Lupi:«Dal deficit vanno esclusi gli investimenti in infrastrutture»

L'Italia propone ufficialmente che gli investimenti degli Stati nelle reti di infrastrutture cruciali per i trasporti europei (le cosiddette Ten-t), già approvati e stanziati per i prossimi anni, non siano considerati parte del calcolo del deficit pubblico per il rispetto dei parametri di Maastricht. L'introduzione di questa «golden rule» è stata proposta ieri, al Consiglio Ue dei ministri dei Trasporti, dal ministro delle Infrastrutture, Maurizio Lupi. «Per l'Italia si tratta di circa 33 miliardi di euro ancora da spendere nei prossimi anni - ha detto Lupi - nove miliardi per il solo 2014, pari allo 0,15-0,20% del rapporto deficit-Pil».
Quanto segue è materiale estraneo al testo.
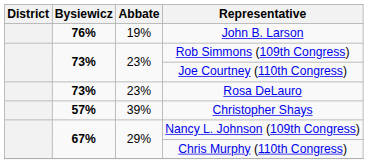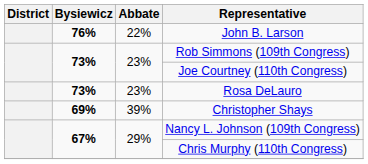John B. Larson | Abbate: 19% -> 22%
Christopher Shays | Bysiewicz: 57% -> 69%
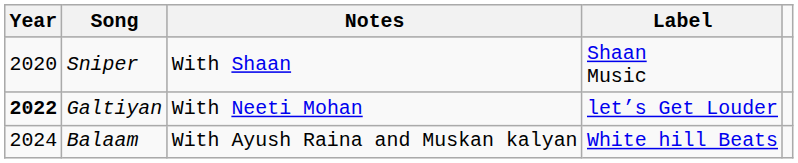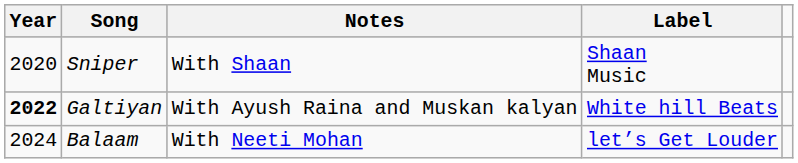Galtiyan | Notes: With Neeti Mohan -> With Ayush Raina and Muskan kalyan
Galtiyan | Label: let’s Get Louder -> White hill Beats
Balaam | Notes: With Ayush Raina and Muskan kalyan -> With Neeti Mohan
Balaam | Label: White hill Beats -> let’s Get Louder
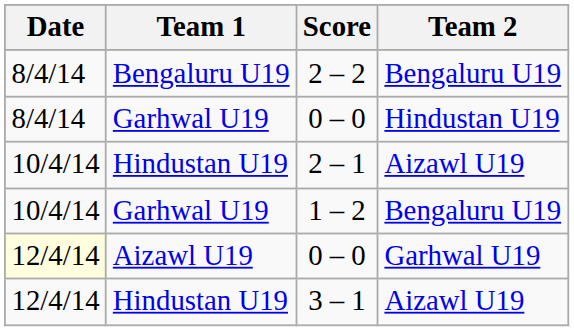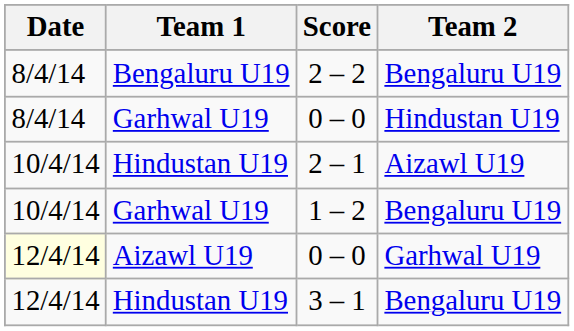3 – 1 | Team 2: Aizawl U19 -> Bengaluru U19
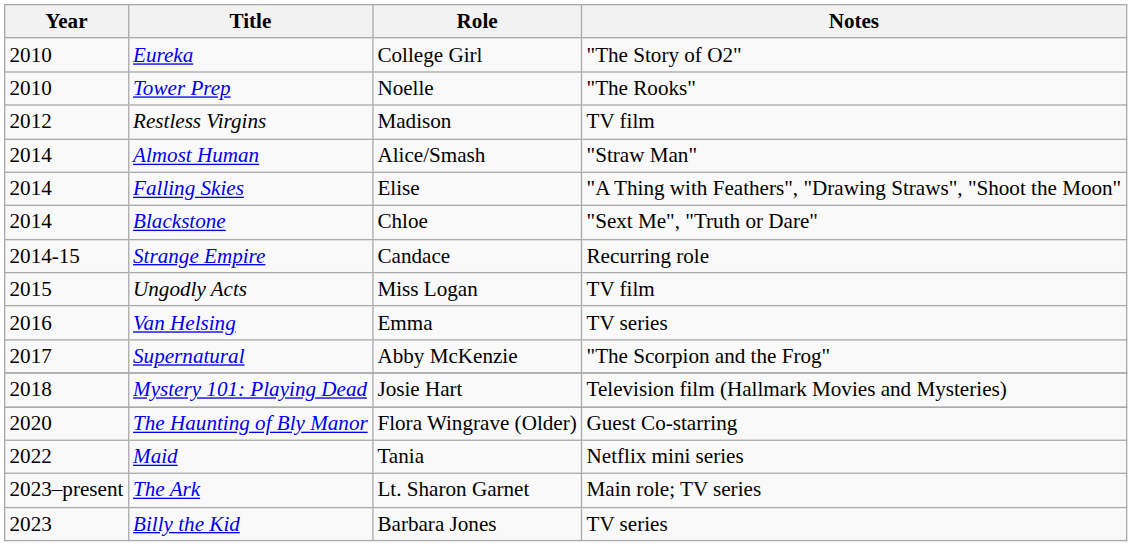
Gli investimenti per le infrastrutture europee, ha ricordato Lupi, «sono risorse che servono a realizzare collegamenti fondamentali per tutta l'Europa e, per parte nostra, si tratta di cifre non indifferenti». Infatti, ha riepilogato, per i quattro «corridoi» europei che passano dall'Italia (il «corridoio mediterraneo da Madrid a Kiev, che comprende anche la Torino-Lione, il collegamento Helsinki-La Valletta incluso il Brennero, quello da Rotterdam a Genova e il Baltico-Adriatico) il nostro Paese ha già stanziato 5 miliardi per il 2013, 9 per il 2014 e 9 per il 2015. Questi investimenti, ha spiegato Lupi, «devono essere contabilizzati, ma non inseriti nel patto di Maastricht, che significa dare spazio a un ulteriore 0,20% di risorse che possono essere investite, per esempio, nella manutenzione straordinaria delle autostrade o in altri progetti nazionali».